GrapheneOS doesn't rely on any third-parties I'm aware of. The only service provided is over-the-air security updates. It doesn't even come with an app store (although you can install F-Droid).
For that reason, GrapheneOS alone fits all three categories you mentioned: It is Android, it is GrapheneOS, and it is fully controllable / doesn't ship bloatware.
It is not controllable at all: It still enforces any app author's will against the user's. Root is not offered, and the grapheneos maintainer seems to be personally offended by the thought that root could be helpful.
What I mean: I cannot see the app's files, I cannot edit them, I cannot backup the app locally, only by uploading data unencrypted to googles cloud. Adb backup was unreliable in the past, could be switched off by the app against my will, an is deprecated anyway. I cannot screenshot an app if the app doesn't want me to. I cannot block ads properly, only via some fake VPN app, but then I cannot use an actual VPN at the same time. I cannot firewall an app, except with a hack using another fake VPN app. I cannot disable an app into background. I cannot give a fake GPS to an app.
I cannot have f-droid auto-update my apps. All of these things I should be able to do, but the anti-user "security" enforces this against me, actually hurting my security in order to make googles and shady app vendor's business models possible. And then they claim it's for my own good.
A lot of the "root is bad mkay" is fueled by this more or less hidden agenda. That it helps to idiot-proof devices is a nice side effect only. Historical proof of this hypothesis is: When TCPA was first introduced it was explicitly made for DRM. People fought it a lot, so today they are introducing it disguised as security measure.
For your later linked examples, those can be changed.
But as for the microG/GApps question, GrapheneOS provides a sandbox for the actual GApps, so that almost everything can run properly, with very strong control over what is seen by Google.
How is Pinephone coming along toward this year's end?
I check in every now and then, but I need it to be where current Lineage/Graphene are. I don't need trivial software (games et al), but I need it to be automatic enough* that I don't have to spend an evening or weekend unbreaking things – and reliable all the same.
* barring basic things like package manager updates
And nowhere near the security of even stock Android, unfortunately. Every app is free to spy on everything else on the system, just like most desktops.

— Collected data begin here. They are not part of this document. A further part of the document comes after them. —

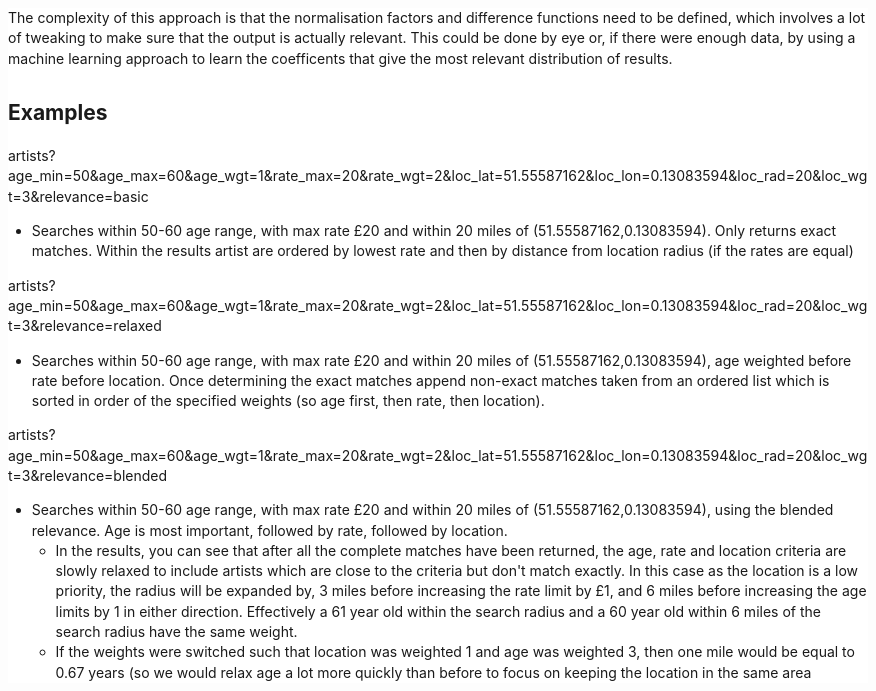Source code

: The complexity of this approach is that the normalisation factors and difference
functions need to be defined, which involves a lot of tweaking to make sure
that the output is actually relevant. This could be done by eye or, if there
were enough data, by using a machine learning approach to learn the coefficents
that give the most relevant distribution of results.

## Examples

artists?age_min=50&age_max=60&age_wgt=1&rate_max=20&rate_wgt=2&loc_lat=51.55587162&loc_lon=0.13083594&loc_rad=20&loc_wgt=3&relevance=basic

* Searches within 50-60 age range, with max rate £20 and within 20 miles of (51.55587162,0.13083594). Only returns exact matches. Within the results artist are ordered by lowest rate and then by distance from location radius (if the rates are equal)

artists?age_min=50&age_max=60&age_wgt=1&rate_max=20&rate_wgt=2&loc_lat=51.55587162&loc_lon=0.13083594&loc_rad=20&loc_wgt=3&relevance=relaxed

* Searches within 50-60 age range, with max rate £20 and within 20 miles of (51.55587162,0.13083594), age weighted before rate before location. Once determining the exact matches append non-exact matches taken from an ordered list which is sorted in order of the specified weights (so age first, then rate, then location).

artists?age_min=50&age_max=60&age_wgt=1&rate_max=20&rate_wgt=2&loc_lat=51.55587162&loc_lon=0.13083594&loc_rad=20&loc_wgt=3&relevance=blended

* Searches within 50-60 age range, with max rate £20 and within 20 miles of (51.55587162,0.13083594), using the blended relevance. Age is most important, followed by rate, followed by location.
  * In the results, you can see that after all the complete matches have been returned, the age, rate and location criteria are slowly relaxed to include artists which are close to the criteria but don't match exactly. In this case as the location is a low priority, the radius will be expanded by, 3 miles before increasing the rate limit by £1, and 6 miles before increasing the age limits by 1 in either direction. Effectively a 61 year old within the search radius and a 60 year old within 6 miles of the search radius have the same weight.
  * If the weights were switched such that location was weighted 1 and age was weighted 3, then one mile would be equal to 0.67 years (so we would relax age a lot more quickly than before to focus on keeping the location in the same area 
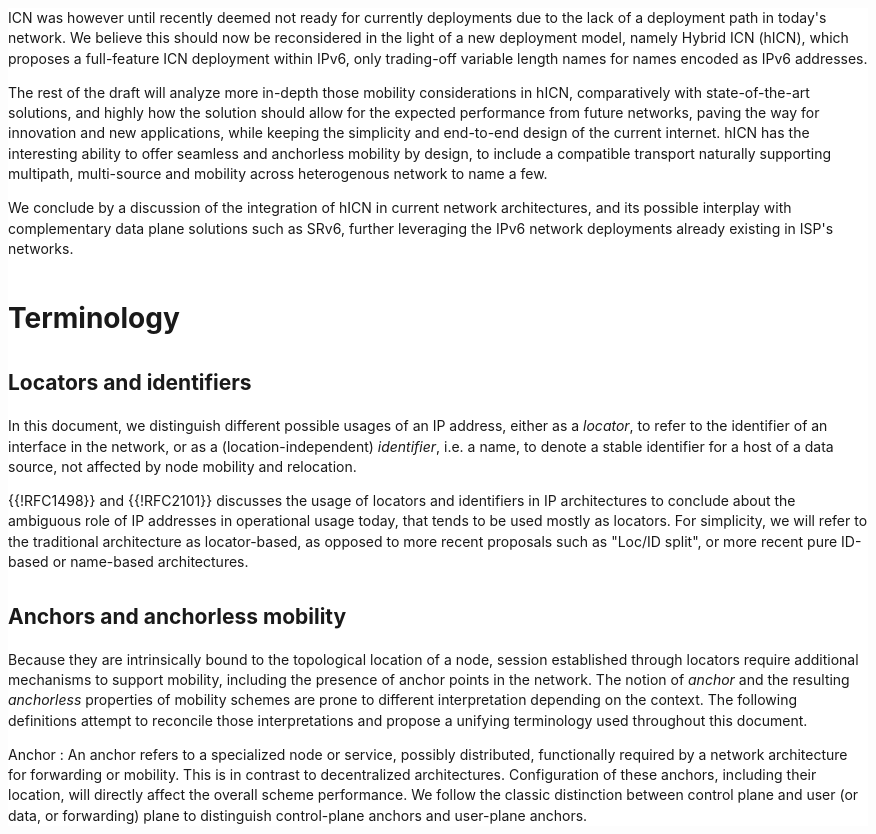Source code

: ICN was however until recently deemed not ready for
currently deployments due to the lack of a deployment path in today's network.
We believe this should now be reconsidered in the light of a new deployment
model, namely Hybrid ICN (hICN), which proposes a full-feature ICN deployment
within IPv6, only trading-off variable length names for names encoded as IPv6
addresses.

The rest of the draft will analyze more in-depth those mobility considerations
in hICN, comparatively with state-of-the-art solutions, and highly how the
solution should allow for the expected performance from future networks, paving
the way for innovation  and new applications, while keeping the simplicity and
end-to-end design of the current internet. hICN has the interesting ability to
offer seamless and anchorless mobility by design, to include a compatible
transport naturally supporting multipath, multi-source and mobility across
heterogenous network to name a few.

We conclude by a discussion of the integration of hICN in current network
architectures, and its possible interplay with complementary data plane
solutions such as SRv6, further leveraging the IPv6 network deployments already
existing in ISP's networks.


# Terminology


## Locators and identifiers

In this document, we distinguish different possible usages of an IP address, either as
a *locator*, to refer to the identifier of an interface in the network,
or as a (location-independent) *identifier*, i.e. a name, to denote a stable
identifier for a host of a data source, not affected by node mobility and relocation.

{{!RFC1498}} and {{!RFC2101}} discusses the usage of locators and identifiers in
IP architectures to conclude about the ambiguous role of IP addresses in
operational usage today, that tends to be used mostly as locators. For
simplicity, we will refer to the traditional architecture as locator-based, as opposed 
to more recent proposals such as "Loc/ID split", or more recent pure ID-based or 
name-based architectures.

## Anchors and anchorless mobility

Because they are intrinsically bound to the topological location of a node,
session established through locators require additional mechanisms to support
mobility, including the presence of anchor points in the network. The notion of
*anchor* and the resulting *anchorless* properties of mobility schemes are prone
to different interpretation depending on the context. The following definitions
attempt to reconcile those interpretations and propose a unifying terminology
used throughout this document.

Anchor
: An anchor refers to a specialized node or service, possibly distributed,
functionally required by a network architecture for forwarding or mobility. This
is in contrast to decentralized architectures. Configuration of these
anchors, including their location, will directly affect the overall scheme
performance. We follow the classic distinction between control plane and user
(or data, or forwarding) plane to distinguish control-plane anchors and
user-plane anchors.
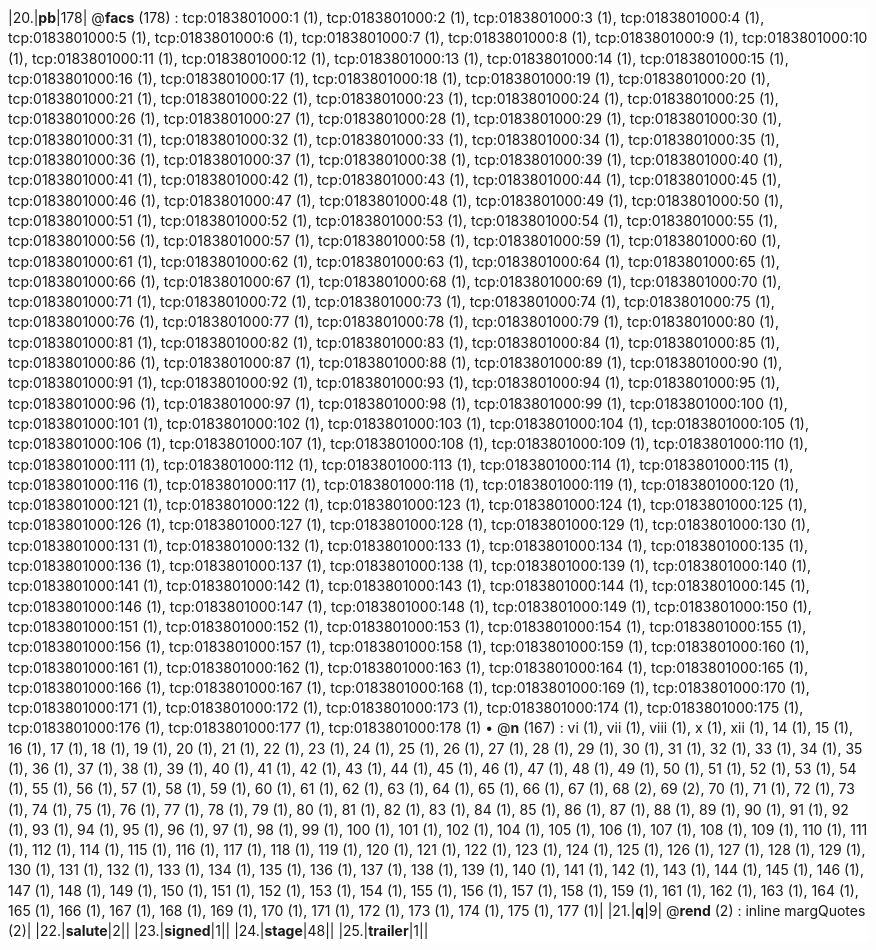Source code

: |20.|__pb__|178| @__facs__ (178) : tcp:0183801000:1 (1), tcp:0183801000:2 (1), tcp:0183801000:3 (1), tcp:0183801000:4 (1), tcp:0183801000:5 (1), tcp:0183801000:6 (1), tcp:0183801000:7 (1), tcp:0183801000:8 (1), tcp:0183801000:9 (1), tcp:0183801000:10 (1), tcp:0183801000:11 (1), tcp:0183801000:12 (1), tcp:0183801000:13 (1), tcp:0183801000:14 (1), tcp:0183801000:15 (1), tcp:0183801000:16 (1), tcp:0183801000:17 (1), tcp:0183801000:18 (1), tcp:0183801000:19 (1), tcp:0183801000:20 (1), tcp:0183801000:21 (1), tcp:0183801000:22 (1), tcp:0183801000:23 (1), tcp:0183801000:24 (1), tcp:0183801000:25 (1), tcp:0183801000:26 (1), tcp:0183801000:27 (1), tcp:0183801000:28 (1), tcp:0183801000:29 (1), tcp:0183801000:30 (1), tcp:0183801000:31 (1), tcp:0183801000:32 (1), tcp:0183801000:33 (1), tcp:0183801000:34 (1), tcp:0183801000:35 (1), tcp:0183801000:36 (1), tcp:0183801000:37 (1), tcp:0183801000:38 (1), tcp:0183801000:39 (1), tcp:0183801000:40 (1), tcp:0183801000:41 (1), tcp:0183801000:42 (1), tcp:0183801000:43 (1), tcp:0183801000:44 (1), tcp:0183801000:45 (1), tcp:0183801000:46 (1), tcp:0183801000:47 (1), tcp:0183801000:48 (1), tcp:0183801000:49 (1), tcp:0183801000:50 (1), tcp:0183801000:51 (1), tcp:0183801000:52 (1), tcp:0183801000:53 (1), tcp:0183801000:54 (1), tcp:0183801000:55 (1), tcp:0183801000:56 (1), tcp:0183801000:57 (1), tcp:0183801000:58 (1), tcp:0183801000:59 (1), tcp:0183801000:60 (1), tcp:0183801000:61 (1), tcp:0183801000:62 (1), tcp:0183801000:63 (1), tcp:0183801000:64 (1), tcp:0183801000:65 (1), tcp:0183801000:66 (1), tcp:0183801000:67 (1), tcp:0183801000:68 (1), tcp:0183801000:69 (1), tcp:0183801000:70 (1), tcp:0183801000:71 (1), tcp:0183801000:72 (1), tcp:0183801000:73 (1), tcp:0183801000:74 (1), tcp:0183801000:75 (1), tcp:0183801000:76 (1), tcp:0183801000:77 (1), tcp:0183801000:78 (1), tcp:0183801000:79 (1), tcp:0183801000:80 (1), tcp:0183801000:81 (1), tcp:0183801000:82 (1), tcp:0183801000:83 (1), tcp:0183801000:84 (1), tcp:0183801000:85 (1), tcp:0183801000:86 (1), tcp:0183801000:87 (1), tcp:0183801000:88 (1), tcp:0183801000:89 (1), tcp:0183801000:90 (1), tcp:0183801000:91 (1), tcp:0183801000:92 (1), tcp:0183801000:93 (1), tcp:0183801000:94 (1), tcp:0183801000:95 (1), tcp:0183801000:96 (1), tcp:0183801000:97 (1), tcp:0183801000:98 (1), tcp:0183801000:99 (1), tcp:0183801000:100 (1), tcp:0183801000:101 (1), tcp:0183801000:102 (1), tcp:0183801000:103 (1), tcp:0183801000:104 (1), tcp:0183801000:105 (1), tcp:0183801000:106 (1), tcp:0183801000:107 (1), tcp:0183801000:108 (1), tcp:0183801000:109 (1), tcp:0183801000:110 (1), tcp:0183801000:111 (1), tcp:0183801000:112 (1), tcp:0183801000:113 (1), tcp:0183801000:114 (1), tcp:0183801000:115 (1), tcp:0183801000:116 (1), tcp:0183801000:117 (1), tcp:0183801000:118 (1), tcp:0183801000:119 (1), tcp:0183801000:120 (1), tcp:0183801000:121 (1), tcp:0183801000:122 (1), tcp:0183801000:123 (1), tcp:0183801000:124 (1), tcp:0183801000:125 (1), tcp:0183801000:126 (1), tcp:0183801000:127 (1), tcp:0183801000:128 (1), tcp:0183801000:129 (1), tcp:0183801000:130 (1), tcp:0183801000:131 (1), tcp:0183801000:132 (1), tcp:0183801000:133 (1), tcp:0183801000:134 (1), tcp:0183801000:135 (1), tcp:0183801000:136 (1), tcp:0183801000:137 (1), tcp:0183801000:138 (1), tcp:0183801000:139 (1), tcp:0183801000:140 (1), tcp:0183801000:141 (1), tcp:0183801000:142 (1), tcp:0183801000:143 (1), tcp:0183801000:144 (1), tcp:0183801000:145 (1), tcp:0183801000:146 (1), tcp:0183801000:147 (1), tcp:0183801000:148 (1), tcp:0183801000:149 (1), tcp:0183801000:150 (1), tcp:0183801000:151 (1), tcp:0183801000:152 (1), tcp:0183801000:153 (1), tcp:0183801000:154 (1), tcp:0183801000:155 (1), tcp:0183801000:156 (1), tcp:0183801000:157 (1), tcp:0183801000:158 (1), tcp:0183801000:159 (1), tcp:0183801000:160 (1), tcp:0183801000:161 (1), tcp:0183801000:162 (1), tcp:0183801000:163 (1), tcp:0183801000:164 (1), tcp:0183801000:165 (1), tcp:0183801000:166 (1), tcp:0183801000:167 (1), tcp:0183801000:168 (1), tcp:0183801000:169 (1), tcp:0183801000:170 (1), tcp:0183801000:171 (1), tcp:0183801000:172 (1), tcp:0183801000:173 (1), tcp:0183801000:174 (1), tcp:0183801000:175 (1), tcp:0183801000:176 (1), tcp:0183801000:177 (1), tcp:0183801000:178 (1)  •  @__n__ (167) : vi (1), vii (1), viii (1), x (1), xii (1), 14 (1), 15 (1), 16 (1), 17 (1), 18 (1), 19 (1), 20 (1), 21 (1), 22 (1), 23 (1), 24 (1), 25 (1), 26 (1), 27 (1), 28 (1), 29 (1), 30 (1), 31 (1), 32 (1), 33 (1), 34 (1), 35 (1), 36 (1), 37 (1), 38 (1), 39 (1), 40 (1), 41 (1), 42 (1), 43 (1), 44 (1), 45 (1), 46 (1), 47 (1), 48 (1), 49 (1), 50 (1), 51 (1), 52 (1), 53 (1), 54 (1), 55 (1), 56 (1), 57 (1), 58 (1), 59 (1), 60 (1), 61 (1), 62 (1), 63 (1), 64 (1), 65 (1), 66 (1), 67 (1), 68 (2), 69 (2), 70 (1), 71 (1), 72 (1), 73 (1), 74 (1), 75 (1), 76 (1), 77 (1), 78 (1), 79 (1), 80 (1), 81 (1), 82 (1), 83 (1), 84 (1), 85 (1), 86 (1), 87 (1), 88 (1), 89 (1), 90 (1), 91 (1), 92 (1), 93 (1), 94 (1), 95 (1), 96 (1), 97 (1), 98 (1), 99 (1), 100 (1), 101 (1), 102 (1), 104 (1), 105 (1), 106 (1), 107 (1), 108 (1), 109 (1), 110 (1), 111 (1), 112 (1), 114 (1), 115 (1), 116 (1), 117 (1), 118 (1), 119 (1), 120 (1), 121 (1), 122 (1), 123 (1), 124 (1), 125 (1), 126 (1), 127 (1), 128 (1), 129 (1), 130 (1), 131 (1), 132 (1), 133 (1), 134 (1), 135 (1), 136 (1), 137 (1), 138 (1), 139 (1), 140 (1), 141 (1), 142 (1), 143 (1), 144 (1), 145 (1), 146 (1), 147 (1), 148 (1), 149 (1), 150 (1), 151 (1), 152 (1), 153 (1), 154 (1), 155 (1), 156 (1), 157 (1), 158 (1), 159 (1), 161 (1), 162 (1), 163 (1), 164 (1), 165 (1), 166 (1), 167 (1), 168 (1), 169 (1), 170 (1), 171 (1), 172 (1), 173 (1), 174 (1), 175 (1), 177 (1)|
|21.|__q__|9| @__rend__ (2) : inline margQuotes (2)|
|22.|__salute__|2||
|23.|__signed__|1||
|24.|__stage__|48||
|25.|__trailer__|1||
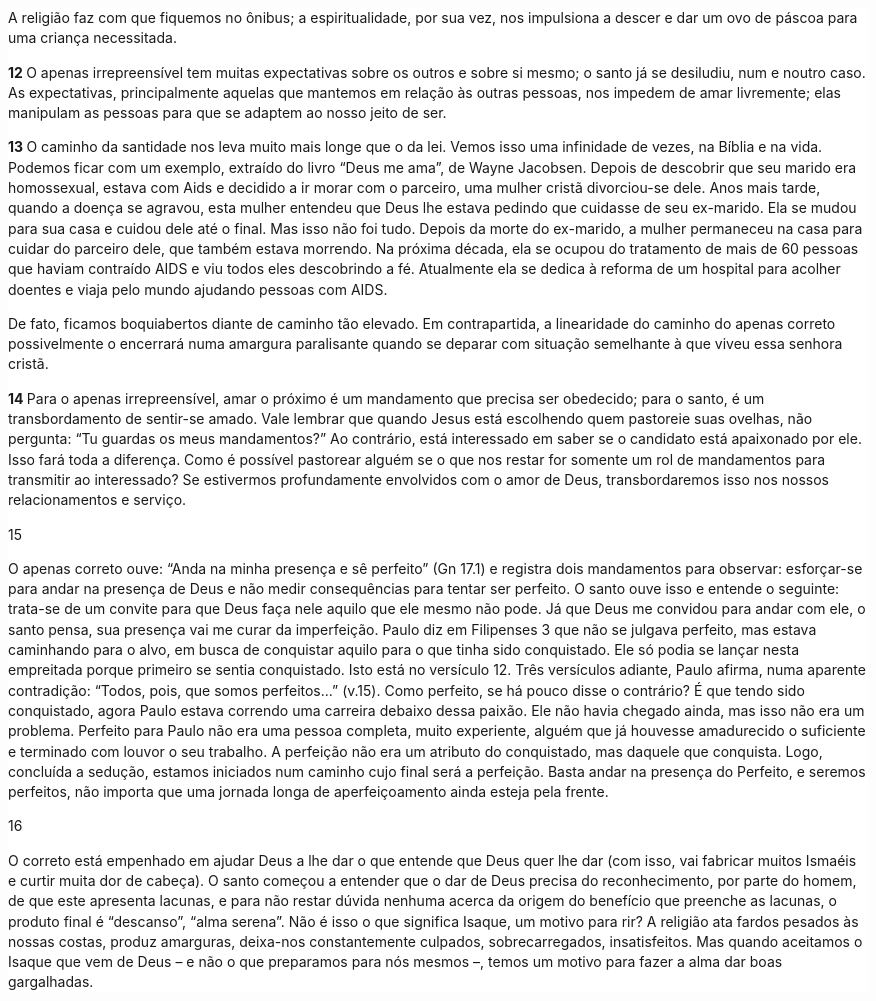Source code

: A religião faz com que fiquemos no ônibus; a espiritualidade, por sua vez, nos impulsiona a descer e dar um ovo de páscoa para uma criança necessitada.

<strong>12 </strong>O apenas irrepreensível tem muitas expectativas sobre os outros e sobre si mesmo; o santo já se desiludiu, num e noutro caso. As expectativas, principalmente aquelas que mantemos em relação às outras pessoas, nos impedem de amar livremente; elas manipulam as pessoas para que se adaptem ao nosso jeito de ser.

<strong>13 </strong>O caminho da santidade nos leva muito mais longe que o da lei. Vemos isso uma infinidade de vezes, na Bíblia e na vida. Podemos ficar com um exemplo, extraído do livro “Deus me ama”, de Wayne Jacobsen. Depois de descobrir que seu marido era homossexual, estava com Aids e decidido a ir morar com o parceiro, uma mulher cristã divorciou-se dele. Anos mais tarde, quando a doença se agravou, esta mulher entendeu que Deus lhe estava pedindo que cuidasse de seu ex-marido. Ela se mudou para sua casa e cuidou dele até o final. Mas isso não foi tudo. Depois da morte do ex-marido, a mulher permaneceu na casa para cuidar do parceiro dele, que também estava morrendo. Na próxima década, ela se ocupou do tratamento de mais de 60 pessoas que haviam contraído AIDS e viu todos eles descobrindo a fé. Atualmente ela se dedica à reforma de um hospital para acolher doentes e viaja pelo mundo ajudando pessoas com AIDS.

De fato, ficamos boquiabertos diante de caminho tão elevado. Em contrapartida, a linearidade do caminho do apenas correto possivelmente o encerrará numa amargura paralisante quando se deparar com situação semelhante à que viveu essa senhora cristã.

<strong>14 </strong>Para o apenas irrepreensível, amar o próximo é um mandamento que precisa ser obedecido; para o santo, é um transbordamento de sentir-se amado. Vale lembrar que quando Jesus está escolhendo quem pastoreie suas ovelhas, não pergunta: “Tu guardas os meus mandamentos?” Ao contrário, está interessado em saber se o candidato está apaixonado por ele. Isso fará toda a diferença. Como é possível pastorear alguém se o que nos restar for somente um rol de mandamentos para transmitir ao interessado? Se estivermos profundamente envolvidos com o amor de Deus, transbordaremos isso nos nossos relacionamentos e serviço.

15

O apenas correto ouve: “Anda na minha presença e sê perfeito” (Gn 17.1) e registra dois mandamentos para observar: esforçar-se para andar na presença de Deus e não medir consequências para tentar ser perfeito. O santo ouve isso e entende o seguinte: trata-se de um convite para que Deus faça nele aquilo que ele mesmo não pode. Já que Deus me convidou para andar com ele, o santo pensa, sua presença vai me curar da imperfeição. Paulo diz em Filipenses 3 que não se julgava perfeito, mas estava caminhando para o alvo, em busca de conquistar aquilo para o que tinha sido conquistado. Ele só podia se lançar nesta empreitada porque primeiro se sentia conquistado. Isto está no versículo 12. Três versículos adiante, Paulo afirma, numa aparente contradição: “Todos, pois, que somos perfeitos...” (v.15). Como perfeito, se há pouco disse o contrário? É que tendo sido conquistado, agora Paulo estava correndo uma carreira debaixo dessa paixão. Ele não havia chegado ainda, mas isso não era um problema. Perfeito para Paulo não era uma pessoa completa, muito experiente, alguém que já houvesse amadurecido o suficiente e terminado com louvor o seu trabalho. A perfeição não era um atributo do conquistado, mas daquele que conquista. Logo, concluída a sedução, estamos iniciados num caminho cujo final será a perfeição. Basta andar na presença do Perfeito, e seremos perfeitos, não importa que uma jornada longa de aperfeiçoamento ainda esteja pela frente.

16

O correto está empenhado em ajudar Deus a lhe dar o que entende que Deus quer lhe dar (com isso, vai fabricar muitos Ismaéis e curtir muita dor de cabeça). O santo começou a entender que o dar de Deus precisa do reconhecimento, por parte do homem, de que este apresenta lacunas, e para não restar dúvida nenhuma acerca da origem do benefício que preenche as lacunas, o produto final é “descanso”, “alma serena”. Não é isso o que significa Isaque, um motivo para rir? A religião ata fardos pesados às nossas costas, produz amarguras, deixa-nos constantemente culpados, sobrecarregados, insatisfeitos. Mas quando aceitamos o Isaque que vem de Deus – e não o que preparamos para nós mesmos –, temos um motivo para fazer a alma dar boas gargalhadas.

Has anyone succeeded in running multiboot on "smartphone" hardware, i.e., where the user can boot into a choice of kernel/userland. One choice might be Android, another might be GrapheneOS/LineageOS, another might be an OS that does not rely on any third parties whatsoever (no conveniences, "app stores", "connectivity checks", etc.) and is fully controlled by the user. In other words, the third choice lets the pocket-sized computer be used more like a pre-smartphone era desktop/laptop OS. Basic functionality.